You're touching on a lot of related topics which isn't recommended for Stack Exchange. It's better to keep it to one question and specific. That said, I'll give this an answer as best I can, as I've been interested in this subject for a while and have read up on it a bit. The powers that be might close this question for being too broad and/or lacking specifics on the specific details of the rogue planet that affects Earth's orbit.
The subject of the orbital systems around different stars is of interest to astronomers and it has been modeled, many times in fact and observed, though it's very difficult to get a good look at other solar systems. Most of what has been observed is probably incomplete and a lot of what has been modeled involves some guess-work so it's an ongoing field of study.
I have to think that astronomers have simulated solar systems and come
to some conclusions about that. Is anyone familiar with that and can
say something about it?
Yes, astronomers have studied and modeled this. It's worth pointing out that models will only give the right answers if you ask the right questions. The fact that astronomers didn't expect, but found many hot Jupiters is one example of the problem with running models vs learning how real systems are likely to be set up.
This is one of my favorite videos on solar-system formation which touches on your question, though this one focuses on inner-planet formation, it's entirely mathematical modeling and it suggests that 3 gas giants tends towards instability while two can be stable. It's a little old now, but I think it's still accurate information. The modeling begins about 20 minutes into the video and the 3 gas giant chaos is shown around 24 minutes.
Scholarpedia also has a nice article on the current solar system's stability.
When you write this: "I have the idea that, in a complex system, orbits would tend toward roughly circular and in the same plane."
I think it's safe to say that there are both stable and unstable systems and an unstable system, after it kicks enough planets or other material out, will become a stable system.
I think it's also safe to say that the proto-planetary disk is what causes planets to form on the same plane, but planetary migration may change that. The sum of inclination should remain fixed, but ejected can change that.
Our solar system, the 8 known planets orbit about 6 degrees off the Sun's equator and planet 9 is one possible explanation for that, but an ejected planet could explain it too.
So I have the idea that in a complex system, where the different
bodies can affect each other's orbits,
This is probably true and it's still true in our solar system. Jupiter and Saturn affect Venus, Earth and Mars Milankovich cycles. Mars, being the closest to Jupiter is especially prone to large axial tilt shifts and eccentricity shifts. Jupiter might, in time, even pull Mercury entirely out of it's orbit where it could move significantly.
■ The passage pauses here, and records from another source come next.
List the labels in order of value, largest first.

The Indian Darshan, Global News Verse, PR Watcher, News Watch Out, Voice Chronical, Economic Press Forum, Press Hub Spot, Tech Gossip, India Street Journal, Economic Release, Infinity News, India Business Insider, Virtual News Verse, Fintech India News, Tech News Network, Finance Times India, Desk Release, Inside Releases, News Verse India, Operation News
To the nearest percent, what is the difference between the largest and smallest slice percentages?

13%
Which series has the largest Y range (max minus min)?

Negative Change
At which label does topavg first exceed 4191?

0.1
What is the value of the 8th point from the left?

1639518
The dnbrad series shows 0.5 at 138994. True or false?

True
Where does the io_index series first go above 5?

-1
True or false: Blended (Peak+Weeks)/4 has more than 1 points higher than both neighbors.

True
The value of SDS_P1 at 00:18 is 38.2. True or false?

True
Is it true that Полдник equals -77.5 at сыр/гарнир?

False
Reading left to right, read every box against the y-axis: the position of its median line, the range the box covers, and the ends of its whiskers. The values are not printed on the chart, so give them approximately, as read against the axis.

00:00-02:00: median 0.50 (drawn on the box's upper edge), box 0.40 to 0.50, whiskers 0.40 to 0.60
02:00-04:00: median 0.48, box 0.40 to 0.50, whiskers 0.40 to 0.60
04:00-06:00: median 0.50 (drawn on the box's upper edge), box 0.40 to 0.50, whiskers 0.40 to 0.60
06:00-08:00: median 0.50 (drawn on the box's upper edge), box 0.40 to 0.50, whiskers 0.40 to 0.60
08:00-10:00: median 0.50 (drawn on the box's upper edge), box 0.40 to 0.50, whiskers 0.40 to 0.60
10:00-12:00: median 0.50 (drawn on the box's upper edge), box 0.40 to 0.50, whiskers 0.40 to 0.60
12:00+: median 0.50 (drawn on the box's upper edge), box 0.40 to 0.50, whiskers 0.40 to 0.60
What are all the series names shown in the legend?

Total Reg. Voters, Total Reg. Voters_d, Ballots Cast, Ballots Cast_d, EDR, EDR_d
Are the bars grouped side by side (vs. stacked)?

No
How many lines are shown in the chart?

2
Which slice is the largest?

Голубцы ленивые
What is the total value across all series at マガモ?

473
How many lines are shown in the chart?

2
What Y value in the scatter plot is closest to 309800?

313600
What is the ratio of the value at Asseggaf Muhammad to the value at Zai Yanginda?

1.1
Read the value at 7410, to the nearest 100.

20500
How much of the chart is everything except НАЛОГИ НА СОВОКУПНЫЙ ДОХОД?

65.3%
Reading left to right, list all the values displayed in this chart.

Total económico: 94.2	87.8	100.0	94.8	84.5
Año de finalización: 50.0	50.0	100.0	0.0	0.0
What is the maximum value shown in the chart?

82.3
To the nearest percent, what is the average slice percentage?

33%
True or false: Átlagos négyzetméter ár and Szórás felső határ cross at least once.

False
The odds may be low, but if that happens, once it starts, Mercury could pass close enough to Venus or Earth and undergo a gravity assist and basically end up anywhere, possibly crashing into another planet or crashing into the sun.
There is a circularization effect caused by tides, but it only applies in 2 body systems where the rotation is faster than the Orbit and the tidal effect pushes the orbiting object outwards. There seems to be a circularizing effect for mutually tidally locked systems like Pluto-Charon but planetary perturbations prevent planets from having neat circular orbits in multi-planet systems. They can still be long term stable, but there is eccentricity variation.
The only planet in our solar system with a nearly perfect circular orbit is Neptune and I suspect it's because it's the outer-most planet. Outer planets tend to perturb the orbits of inner planets, but less so the other way around. At least, that seems true. I can't give a good mathematical reason for that, it's more loosely deducted on my part.
The inner 4 planets have eccentricity that changes over time (one of the Milankovich cycles, driven primarily by outer planets). Mars' line looks more straight, but it's on a different axis, it actually changes the most.
Source of image
they would tend to become circular and in a plane
I wouldn't make this assumption. Though the proto-planetary disk likely begins in a plane over the star's equator, some systems have been found that don't orbit in a plane. A plane may be most common, but I suspect that's because all systems begin that way more than they tend to become that way.
See here and here
To your main question,
Suppose a rogue planet came zipping through the solar system and
changed the earth's orbit a little, including the plane of the orbit.
I would think that if a rogue planet changed Earth's eccentricity, that Jupiter over time would return Earth to about where it was. Maybe with the inclination too. I couldn't find any good information on inclination changes over time by orbital perturbation.
If Earth's semi-major axis was changed, that seems to be more constant and that would change the length of Earth's year and might might be a much more permanent change. Likewise, if the Semi-major axis was moved into resonance, say with Jupiter or Venus or Mars, . . . that might be bad, as it might open the door to repeating perturbations and instability.
That's my understanding anyway. Corrections welcome.